LaNua Motors Up

Tel Aviv’s LaNua Project jumped eight spots in the rankings this week, after confirmation from UCAIR rankings that the project’s computing centers had finished their first datasets and begun to issue directives to project base stations. Project lead Moishe Levy commented on the importance of practical AI-assisted transportation in the city; “Tel Aviv is a complicated place, the result of years of villages and communities growing together from patchwork suburbs to a unified whole. It’s a city of young people, who are always on the go. Being able to implement real solutions to help them get where they need to be is more than a high goal, it’s a day-to-day necessity.”

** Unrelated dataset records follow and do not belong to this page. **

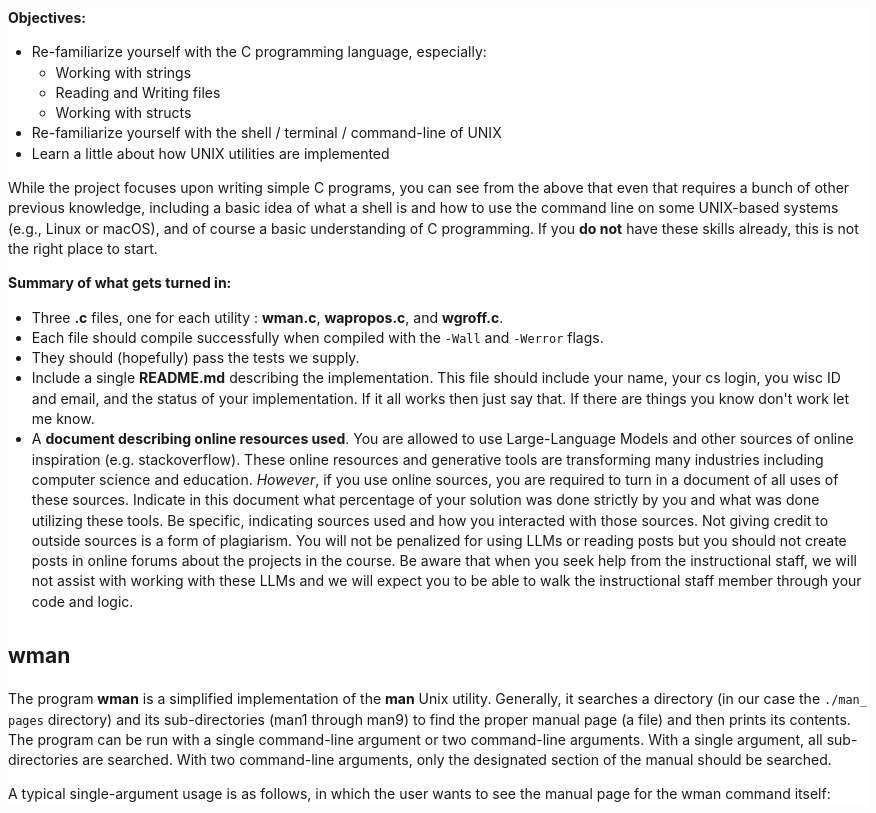 **Objectives:**

* Re-familiarize yourself with the C programming language, especially:
  * Working with strings
  * Reading and Writing files
  * Working with structs
* Re-familiarize yourself with the shell / terminal / command-line of UNIX
* Learn a little about how UNIX utilities are implemented

While the project focuses upon writing simple C programs, you can see from the
above that even that requires a bunch of other previous knowledge, including a
basic idea of what a shell is and how to use the command line on some
UNIX-based systems (e.g., Linux or macOS), and of course a basic understanding
of C programming. If you **do not** have these skills already, this is not
the right place to start.

**Summary of what gets turned in:**

* Three **.c** files, one for each utility : **wman.c**, **wapropos.c**, and
**wgroff.c**.
* Each file should compile successfully when compiled with the `-Wall` and
`-Werror` flags.
* They should (hopefully) pass the tests we supply.
* Include a single **README.md** describing the implementation. This file should
include your name, your cs login, you wisc ID and email, and the status of your
implementation. If it all works then just say that. If there are things you know
don't work let me know.
* A **document describing online resources used**.  You are allowed to use
Large-Language Models and other sources of online inspiration (e.g. stackoverflow).
These online resources and generative tools are transforming many industries
including computer science and education.  *However*, if you use online sources,
you are required to turn in a document of all uses of these sources.  Indicate in
this document what percentage of your solution was done strictly by you and
what was done utilizing these tools.  Be specific, indicating sources used and how
you interacted with those sources.  Not giving credit to outside sources is a
form of plagiarism.  You will not be penalized for using LLMs or reading posts but
you should not create posts in online forums about the projects in the course.
Be aware that when you seek help from the instructional staff, we will not
assist with working with these LLMs and we will expect you to be able to walk
the instructional staff member through your code and logic.

## wman

The program **wman** is a simplified implementation of the **man** Unix utility.
Generally, it searches a directory (in our case the `./man_pages` directory) and
its sub-directories (man1 through man9) to find the proper manual page (a file)
and then prints its contents.  The program can be run with a single command-line
argument or two command-line arguments.  With a single argument, all
sub-directories are searched.  With two command-line arguments, only the
designated section of the manual should be searched.

A typical single-argument usage is as follows, in which the user
wants to see the manual page for the wman command itself:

San Francisco’s understated Health4All team slowly crept up the rankings as well, thanks to a public data-gathering program that WCAIR judging staff called “remarkable” in its efficiency and organizational scope. The H4 team hopes to have more than 60% of the population of San Francisco surveyed by the end of the project, and by the end of this week had already surpassed 10%.

Weekly Spotlight

Municipal Harbor Regeneration Project, Phase 2: The harbour of Sydney, Australia, with its magnificent bridge and world-renowned Opera House, is a center for trade, tourism, and ecology. Long damaged by traffic and overfishing, in the past decades the City of Sydney has enacted new regeneration programs to safeguard the harbor’s biodiversity and integrity for its citizens. This multi-disciplinary program combines AI analysis of current patterns, bathymetry data, boat traffic, and other human impacts in order to construct a functional virtual model of Sydney Harbour as a jumping-off point for future regeneration projects.


Seonbaecar Joint Municipal Self-Driving Car Pilot Project: As home to many of Korea’s tech giants, Seoul is no stranger to self-driving car research. Seonbaecar uses donated prototypes from several of the country’s auto manufacturers in combination with a crowd-sourced ridesharing program to generate predictive AI models of how self-driving cars might be used to supplement Seoul’s pre-existing public-transit options. By creating new dedicated self-driving lanes that intermingle with transit corridors, the project aims to get Seoulites to their destinations faster, more comfortably and with less of an environmental impact than ever before.